**PROBLEM DETAILS:** Convert the text lines of all the entries below into a single numbered list, leaving out blank lines and the pictures.

**Stored data entries:**
>>>>>
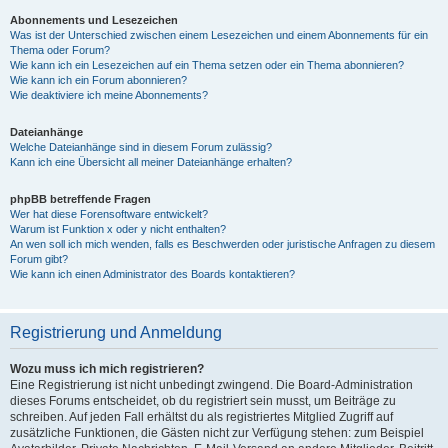
Abonnements und Lesezeichen
Was ist der Unterschied zwischen einem Lesezeichen und einem Abonnements für ein
Thema oder Forum?
Wie kann ich ein Lesezeichen auf ein Thema setzen oder ein Thema abonnieren?
Wie kann ich ein Forum abonnieren?
Wie deaktiviere ich meine Abonnements?
Dateianhänge
Welche Dateianhänge sind in diesem Forum zulässig?
Kann ich eine Übersicht all meiner Dateianhänge erhalten?
phpBB betreffende Fragen
Wer hat diese Forensoftware entwickelt?
Warum ist Funktion x oder y nicht enthalten?
An wen soll ich mich wenden, falls es Beschwerden oder juristische Anfragen zu diesem
Forum gibt?
Wie kann ich einen Administrator des Boards kontaktieren?
Registrierung und Anmeldung
Wozu muss ich mich registrieren?
Eine Registrierung ist nicht unbedingt zwingend. Die Board-Administration
dieses Forums entscheidet, ob du registriert sein musst, um Beiträge zu
schreiben. Auf jeden Fall erhältst du als registriertes Mitglied Zugriff auf
zusätzliche Funktionen, die Gästen nicht zur Verfügung stehen: zum Beispiel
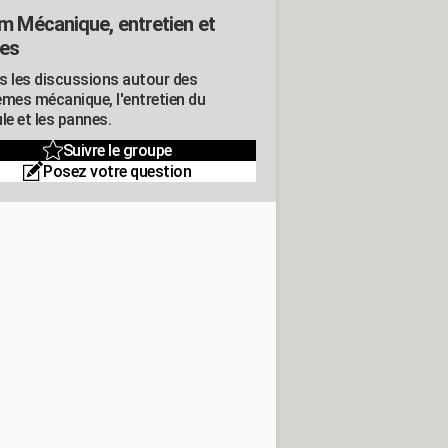
m Mécanique, entretien et
es
s les discussions autour des
èmes mécanique, l'entretien du
le et les pannes.
Suivre le groupe
Posez votre question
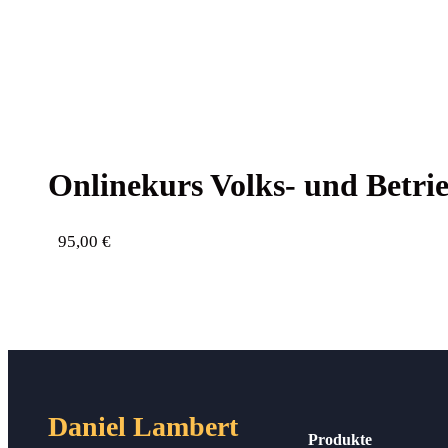
Online­kurs Volks- und Betrie
95,00
€
Daniel Lambert
Produkte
<<<<<
**EXERCISE OUTPUT:**
1. Abonnements und Lesezeichen
2. Was ist der Unterschied zwischen einem Lesezeichen und einem Abonnements für ein
3. Thema oder Forum?
4. Wie kann ich ein Lesezeichen auf ein Thema setzen oder ein Thema abonnieren?
5. Wie kann ich ein Forum abonnieren?
6. Wie deaktiviere ich meine Abonnements?
7. Dateianhänge
8. Welche Dateianhänge sind in diesem Forum zulässig?
9. Kann ich eine Übersicht all meiner Dateianhänge erhalten?
10. phpBB betreffende Fragen
11. Wer hat diese Forensoftware entwickelt?
12. Warum ist Funktion x oder y nicht enthalten?
13. An wen soll ich mich wenden, falls es Beschwerden oder juristische Anfragen zu diesem
14. Forum gibt?
15. Wie kann ich einen Administrator des Boards kontaktieren?
16. Registrierung und Anmeldung
17. Wozu muss ich mich registrieren?
18. Eine Registrierung ist nicht unbedingt zwingend. Die Board-Administration
19. dieses Forums entscheidet, ob du registriert sein musst, um Beiträge zu
20. schreiben. Auf jeden Fall erhältst du als registriertes Mitglied Zugriff auf
21. zusätzliche Funktionen, die Gästen nicht zur Verfügung stehen: zum Beispiel
22. m Mécanique, entretien et
23. es
24. s les discussions autour des
25. èmes mécanique, l'entretien du
26. le et les pannes.
27. Suivre le groupe
28. Posez votre question
29. Online­kurs Volks- und Betrie
30. 95,00
31. €
32. Daniel Lambert
33. Produkte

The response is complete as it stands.